_WORK REQUIRED_
Give the lines again exactly as they appear, beginning at the one with "- Disable staking operations" and ending at the last line of the records.
***** DATA
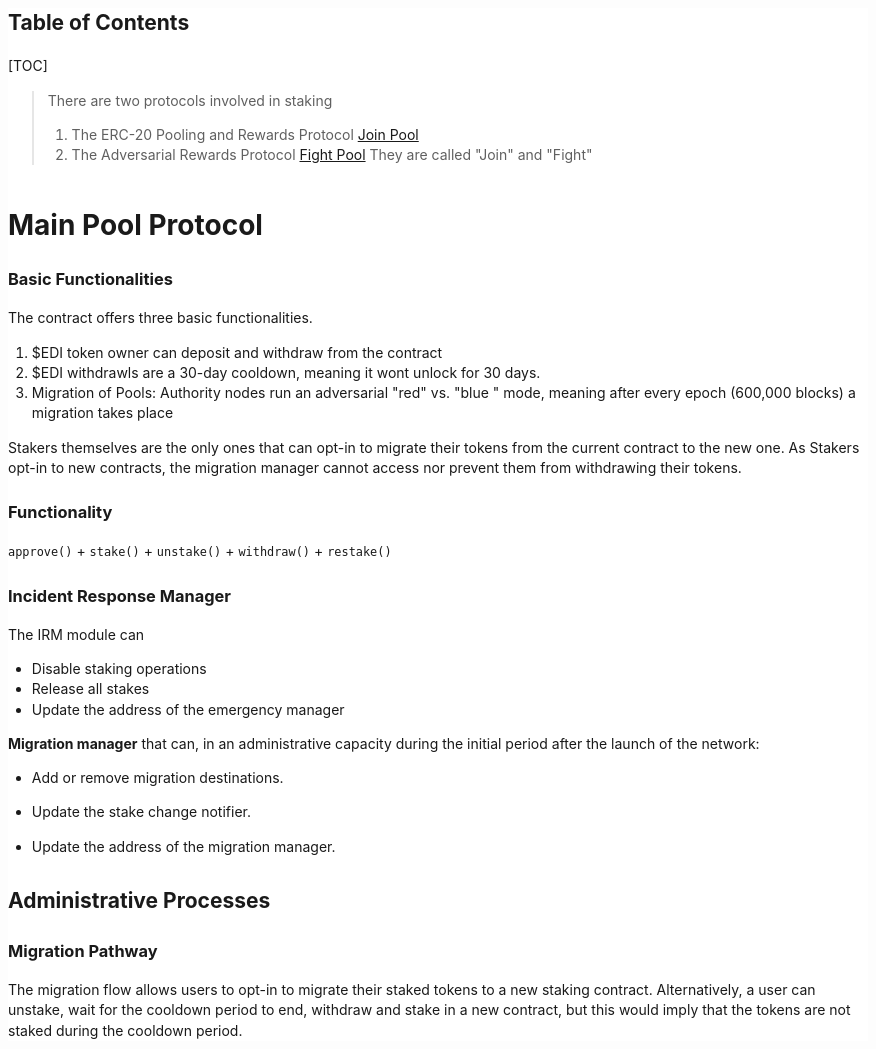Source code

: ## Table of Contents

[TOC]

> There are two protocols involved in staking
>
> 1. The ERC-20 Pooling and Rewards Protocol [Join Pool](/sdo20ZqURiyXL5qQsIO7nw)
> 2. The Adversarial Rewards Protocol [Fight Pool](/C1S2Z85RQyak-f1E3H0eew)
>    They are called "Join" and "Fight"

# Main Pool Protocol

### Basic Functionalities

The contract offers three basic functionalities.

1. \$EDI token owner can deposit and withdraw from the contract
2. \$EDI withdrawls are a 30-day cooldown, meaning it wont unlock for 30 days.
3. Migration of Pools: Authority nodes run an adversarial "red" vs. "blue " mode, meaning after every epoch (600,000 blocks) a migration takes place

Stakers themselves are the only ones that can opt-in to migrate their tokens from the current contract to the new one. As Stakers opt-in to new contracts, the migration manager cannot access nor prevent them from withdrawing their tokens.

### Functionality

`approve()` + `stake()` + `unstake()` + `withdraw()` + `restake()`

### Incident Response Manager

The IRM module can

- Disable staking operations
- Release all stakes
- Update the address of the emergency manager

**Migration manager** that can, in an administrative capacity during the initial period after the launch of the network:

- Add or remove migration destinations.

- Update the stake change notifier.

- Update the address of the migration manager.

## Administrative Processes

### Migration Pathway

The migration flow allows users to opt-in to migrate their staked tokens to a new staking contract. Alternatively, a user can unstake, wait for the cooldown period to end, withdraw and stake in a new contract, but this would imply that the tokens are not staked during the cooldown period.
**********
_ANSWER BOX_
- Disable staking operations
- Release all stakes
- Update the address of the emergency manager

**Migration manager** that can, in an administrative capacity during the initial period after the launch of the network:

- Add or remove migration destinations.

- Update the stake change notifier.

- Update the address of the migration manager.

## Administrative Processes

### Migration Pathway

The migration flow allows users to opt-in to migrate their staked tokens to a new staking contract. Alternatively, a user can unstake, wait for the cooldown period to end, withdraw and stake in a new contract, but this would imply that the tokens are not staked during the cooldown period.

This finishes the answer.